While events and celebrations to honor Martin Luther King Jr. help keep his legacy alive, there also remains a need to actively uphold the principles for which the civil rights leader stood. “We can celebrate the man, but we must also take up the mission,” says John Payton, president and director-counsel of the NAACP Legal Defense and Educational Fund. “And we have a long way to go.”
Payton was the keynote speaker at the annual “Celebration of the Legacy of Rev. Dr. Martin Luther King Jr.” event hosted Feb. 10 by Partners and the MGH Disparities Solutions Center.

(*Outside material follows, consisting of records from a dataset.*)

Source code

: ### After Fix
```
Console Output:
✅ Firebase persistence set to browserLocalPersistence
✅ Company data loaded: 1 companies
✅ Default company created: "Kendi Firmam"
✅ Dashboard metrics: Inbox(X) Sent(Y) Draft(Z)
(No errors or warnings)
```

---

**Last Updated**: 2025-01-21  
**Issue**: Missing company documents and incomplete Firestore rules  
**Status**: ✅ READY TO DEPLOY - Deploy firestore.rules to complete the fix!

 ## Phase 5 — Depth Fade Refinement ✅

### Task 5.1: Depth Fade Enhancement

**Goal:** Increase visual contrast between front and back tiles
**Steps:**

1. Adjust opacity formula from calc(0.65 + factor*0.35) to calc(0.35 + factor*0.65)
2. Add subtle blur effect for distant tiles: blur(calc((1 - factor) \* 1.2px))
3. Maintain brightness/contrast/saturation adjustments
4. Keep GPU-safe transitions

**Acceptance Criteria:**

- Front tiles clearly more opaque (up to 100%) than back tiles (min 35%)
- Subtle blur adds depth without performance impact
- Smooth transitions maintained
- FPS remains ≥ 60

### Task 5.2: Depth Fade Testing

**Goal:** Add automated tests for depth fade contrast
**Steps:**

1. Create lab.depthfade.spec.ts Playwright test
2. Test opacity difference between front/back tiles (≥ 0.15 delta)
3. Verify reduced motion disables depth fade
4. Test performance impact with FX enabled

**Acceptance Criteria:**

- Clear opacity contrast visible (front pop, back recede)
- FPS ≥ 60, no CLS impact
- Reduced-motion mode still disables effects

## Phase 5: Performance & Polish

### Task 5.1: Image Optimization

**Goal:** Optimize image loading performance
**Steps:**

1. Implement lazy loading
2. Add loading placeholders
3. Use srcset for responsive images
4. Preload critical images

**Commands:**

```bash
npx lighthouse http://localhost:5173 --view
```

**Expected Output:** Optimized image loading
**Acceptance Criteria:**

As a member of the country’s first civil rights law firm, Payton has been involved with dozens of cases that have gone before the U.S. Supreme Court and works with other civil and human rights organizations to address challenges related to racial justice and inclusiveness.

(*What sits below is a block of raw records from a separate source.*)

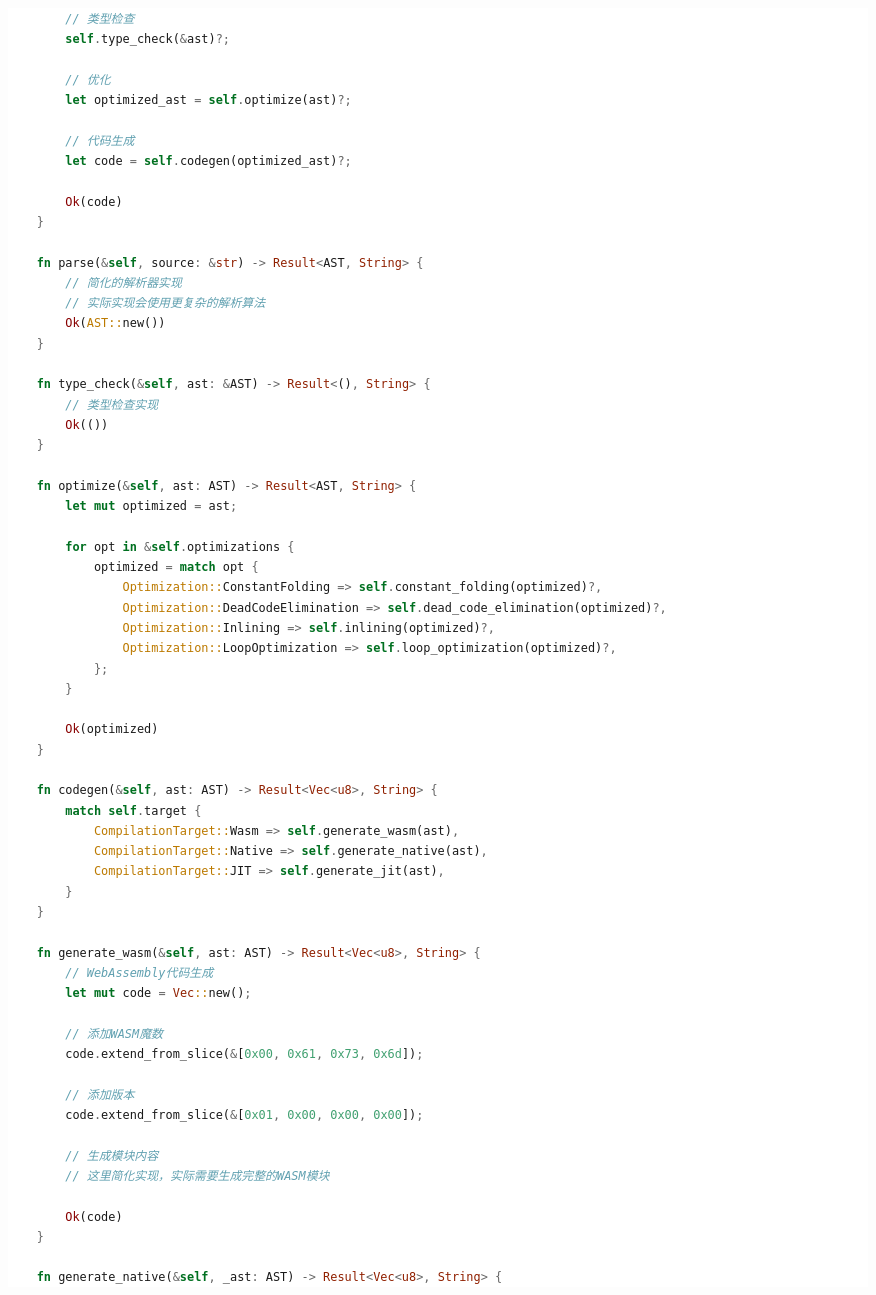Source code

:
 ```rust
        // 类型检查
        self.type_check(&ast)?;
        
        // 优化
        let optimized_ast = self.optimize(ast)?;
        
        // 代码生成
        let code = self.codegen(optimized_ast)?;
        
        Ok(code)
    }

    fn parse(&self, source: &str) -> Result<AST, String> {
        // 简化的解析器实现
        // 实际实现会使用更复杂的解析算法
        Ok(AST::new())
    }

    fn type_check(&self, ast: &AST) -> Result<(), String> {
        // 类型检查实现
        Ok(())
    }

    fn optimize(&self, ast: AST) -> Result<AST, String> {
        let mut optimized = ast;
        
        for opt in &self.optimizations {
            optimized = match opt {
                Optimization::ConstantFolding => self.constant_folding(optimized)?,
                Optimization::DeadCodeElimination => self.dead_code_elimination(optimized)?,
                Optimization::Inlining => self.inlining(optimized)?,
                Optimization::LoopOptimization => self.loop_optimization(optimized)?,
            };
        }
        
        Ok(optimized)
    }

    fn codegen(&self, ast: AST) -> Result<Vec<u8>, String> {
        match self.target {
            CompilationTarget::Wasm => self.generate_wasm(ast),
            CompilationTarget::Native => self.generate_native(ast),
            CompilationTarget::JIT => self.generate_jit(ast),
        }
    }

    fn generate_wasm(&self, ast: AST) -> Result<Vec<u8>, String> {
        // WebAssembly代码生成
        let mut code = Vec::new();
        
        // 添加WASM魔数
        code.extend_from_slice(&[0x00, 0x61, 0x73, 0x6d]);
        
        // 添加版本
        code.extend_from_slice(&[0x01, 0x00, 0x00, 0x00]);
        
        // 生成模块内容
        // 这里简化实现，实际需要生成完整的WASM模块
        
        Ok(code)
    }

    fn generate_native(&self, _ast: AST) -> Result<Vec<u8>, String> {
```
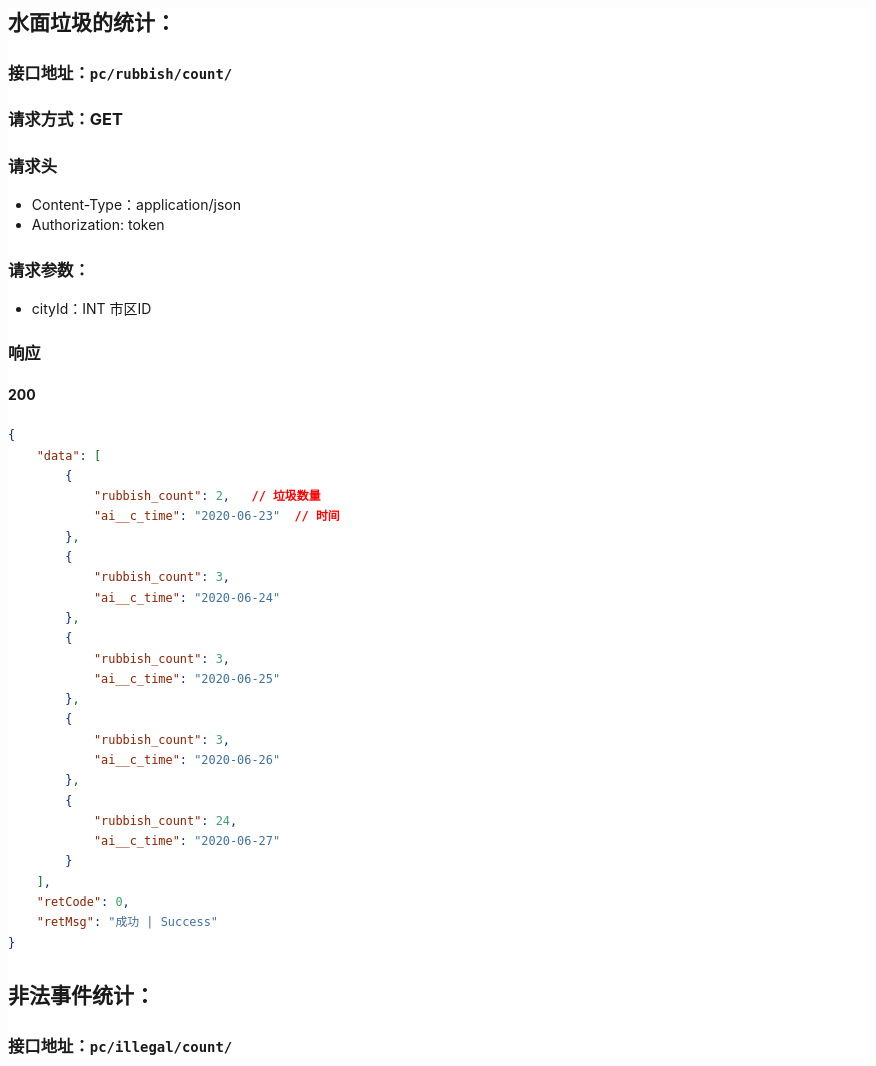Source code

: ## 水面垃圾的统计：

### 接口地址：`pc/rubbish/count/`

### 请求方式：GET

### 请求头

- Content-Type：application/json
- Authorization: token

### 请求参数：

- cityId：INT 市区ID  

### 响应

#### 200

```json
{
    "data": [
        {
            "rubbish_count": 2,   // 垃圾数量
            "ai__c_time": "2020-06-23"  // 时间
        },
        {
            "rubbish_count": 3,
            "ai__c_time": "2020-06-24"
        },
        {
            "rubbish_count": 3,
            "ai__c_time": "2020-06-25"
        },
        {
            "rubbish_count": 3,
            "ai__c_time": "2020-06-26"
        },
        {
            "rubbish_count": 24,
            "ai__c_time": "2020-06-27"
        }
    ],
    "retCode": 0,
    "retMsg": "成功 | Success"
}
```
## 非法事件统计：

### 接口地址：`pc/illegal/count/`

During the program’s welcoming address, Jeff Davis, senior vice president for Human Resources, provided an overview of the many programs and initiatives the MGH offers its staff, patients and visitors as part of its commitment to supporting diversity. “Here at Mass General, we are committed to keeping the dream of Dr. Martin Luther King Jr. alive. He imagined uncompromised equality and justice for everyone. Until the day his
life was abruptly cut short by an assassin, he fought to make this dream a reality – not for one specific group but for all humanity, regardless of race, religion, gender or socioeconomic background
or lifestyle,” Davis said.
Carlyene Prince-Erickson, director of MGH Employee Education and Leadership Development, introduced four of the Greater Boston YMCA Achievers: Jessie Elston, insurance rehabilitation specialist in the Department of Physical Therapy, and Adilson Horta, diabetes program coordinator – both from the MGH – as well as Alfredo Escobar, interpreter services coordinator at Spaulding Rehabilitation Network, and Tia Harris, senior budget analyst at Partners. Now entering its 37th year, the YMCA Achievers program recognizes multicultural employees across Boston for their professional and community-based achievements and links them to the city’s youth as role models.
“If there is one thing that I hope we can take away from this event today, it is the courage to carry on Dr. King’s legacy – to embrace his commitment to service and his pursuit of opportunity, equality and education for all Americans,” said Davis.